問答無用で見上げたルー様は、何だかすんごい愛しいものを見るようなとろけ切った瞳で私を見つめていた。


「ル、ルー様…、そ、そんなに見つめられると溶けてしまいそうです…」


幸せすぎて辛い。

なんて事。

幸せと辛いってコラボできるの?

初めて知った。


「ユリアーナ」


きゅーーーーーん。

胸の甘い疼きに悶えるとともに、足から力が抜ける。

うん、腰が抜けた。


そんな私を何なく抱き止め、重力なんてさもないかのように軽々と私を抱き上げるルー様は、口の端をニヤリと引き上げた。


「この前のお仕置きより、よほどこちらの方が効果がありそうだね」


か、カッコいい。

いつもの優しい笑顔も大好きだけど、そんな意地悪そうなSっ気のある笑い方も様になるなんて。

恐るべし、イケメン顔力。


それにしても所謂お姫様抱っこ状態は何とも落ち着かない。

何とか抜け出す術はないかと、身悶えして下げた視線の先に、ゆらりと揺れるふわふわの尻尾。

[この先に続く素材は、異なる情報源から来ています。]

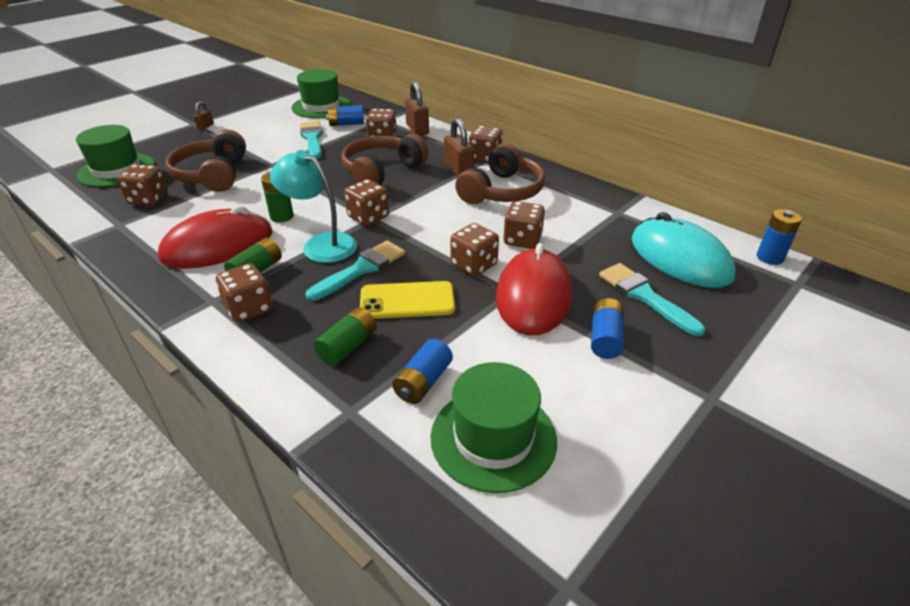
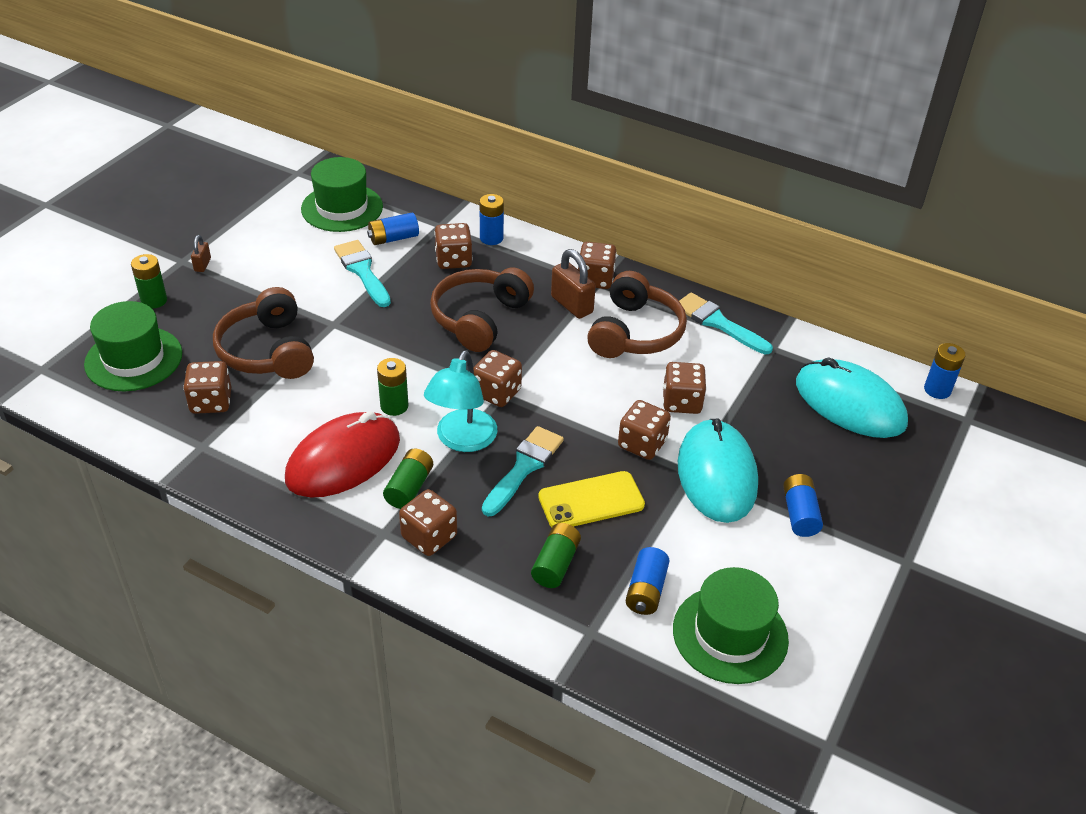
camera: 15 degrees left, 5 degrees up
turquoise lamp [270,150,357,263] -> turquoise lamp turned 90 degrees counterclockwise [424,350,498,452]
brown padlock [405,81,429,136] -> blue battery [480,194,504,245]
red mouse [496,243,572,335] -> turquoise mouse [678,418,758,523]
turquoise brush [599,263,705,336] -> turquoise brush moved to [679,292,773,354]
none -> green battery [131,254,167,309]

少しずらした視線の先で、ルビィが砂を食べたような顔でこちらを見上げていた。


「我はお主の失踪のせいで命の危険があったのだ。観念してそこに留まっておけ」


うん、ルビィ、魔空間から出た後も話せるようになったのね。

良かった良かった、うん。


そんな話せるようになったルビィのその言葉に、よほど心配を掛けたのだと今更ながらに観念して、体の力を抜いてルー様の胸元へ寄り掛かった。


「まさか息子のラブシーンをこの目で生で観られるとはのぉ」


感慨深そうな声でそう話すのは…ーーー


「カ、ルマ…?」


陛下が震える声でその人の名を呼んだ。


「久しぶりじゃのぉ、陛下」


透けてもない、誰の目にも映る、カルマ様その人が、優然とした笑みと圧倒的な存在感を持ってそこに佇んでいた。